L’histoire en deux mots : Un enfant perdu au milieu d’une foule anonyme est en pleine recherche avec une question obsédante : où est-il ? Cette errance et cette peur n’étaient qu’un mauvais rêve et Aly se réveille un peu en panique, mais heureuse de retrouver son compagnon, son fils et son quotidien rempli de leur amour. Une lettre va cependant bouleverser la jeune femme, elle est écrite par un père avec qui elle a toujours dû faire sans.
Le scénario : L’album part d’une amorce simple, pourtant l’autrice parvient autour d’une simple lettre à construire un récit riche et émouvant tout en montrant justement l’abstrait, la douleur invisible du manque d’un proche ou la peur de la confrontation et ce qu’elle évoque.
La scénariste évoque sans détour les tourments de cette absence, donnant à son personnage une fragilité dans laquelle chacun peut se reconnaître. Elle n’oublie rien et traite de la peur des retrouvailles, de son impact sur sa vie et de ses conséquences. Mais la grande force du scénario de cet album n’est pas le fil rouge de cette hypothèse, la beauté essentielle de ce tome réside dans l’amour qu’il dégage. Ce dernier est une véritable bulle de tendresse, que ce soit dans les relations amoureuses, mère-fils ou encore amicales. C’est un véritable bonheur de les voir s’aimer et se soutenir dans cette épreuve pour elle. Samboyy a su se rendre maîtresse dans la retranscription de l’intime avec des dialogues touchants qui font souvent échos et reste en tête. En fait, ce scénario est simple et complexe à la fois, tant il bouscule les émotions et nos convictions, tout comme la vie…

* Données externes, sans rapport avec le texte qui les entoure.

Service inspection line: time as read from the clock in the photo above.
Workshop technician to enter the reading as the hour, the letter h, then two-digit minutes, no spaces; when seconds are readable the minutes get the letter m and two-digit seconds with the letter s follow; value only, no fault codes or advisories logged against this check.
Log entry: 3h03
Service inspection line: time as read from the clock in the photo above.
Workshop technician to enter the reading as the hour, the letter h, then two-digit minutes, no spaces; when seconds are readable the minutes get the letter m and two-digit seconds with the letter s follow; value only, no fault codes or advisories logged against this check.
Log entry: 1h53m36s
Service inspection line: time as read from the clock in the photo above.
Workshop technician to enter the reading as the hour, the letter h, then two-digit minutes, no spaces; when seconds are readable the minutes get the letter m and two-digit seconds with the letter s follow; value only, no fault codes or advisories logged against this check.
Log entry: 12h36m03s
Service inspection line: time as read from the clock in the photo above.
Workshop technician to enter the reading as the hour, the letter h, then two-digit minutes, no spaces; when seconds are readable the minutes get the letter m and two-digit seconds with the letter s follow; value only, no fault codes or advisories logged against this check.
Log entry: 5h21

Le dessin : Le style graphique de Samboyy a quelque chose de très attachant : on se retrouve dès les premières cases frappé par la sincérité de son trait. Le cauchemar du début comme les scènes suivantes sont très bien retranscrits : on perçoit toute la détresse et la peur du personnage grâce à une mise en couleur et un découpage propres à cette ambiance qui accentue ce sentiment oppressant. Le reste du tome, plus clair et aéré, souligne le bonheur qui règne autour d’Aly. La dessinatrice parvient également avec son trait candide à retranscrire fidèlement les émotions dans les regards et les gestes de ses personnages, notamment avec une pleine page où l’amour rayonne littéralement entre Aly et son compagnon. L’autrice alterne des planches contemplatives et d’autres plus bavardes qui ont chacune beaucoup d’impact, rendant la lecture presque trop addictive. Enfin, elle s’est croquée à merveille dans le quotidien, donnant à des moments banals une beauté et une douceur qui nous parlent et donnant à l’album une saveur unique.
Les liens du sans confortent Samboyy comme une autrice à suivre ou à découvrir. Son talent et sa sincérité nous offrent un album tendre qui se dévore un peu trop vite, mais nous invite à découvrir ses autres albums qui explorent des registres différents.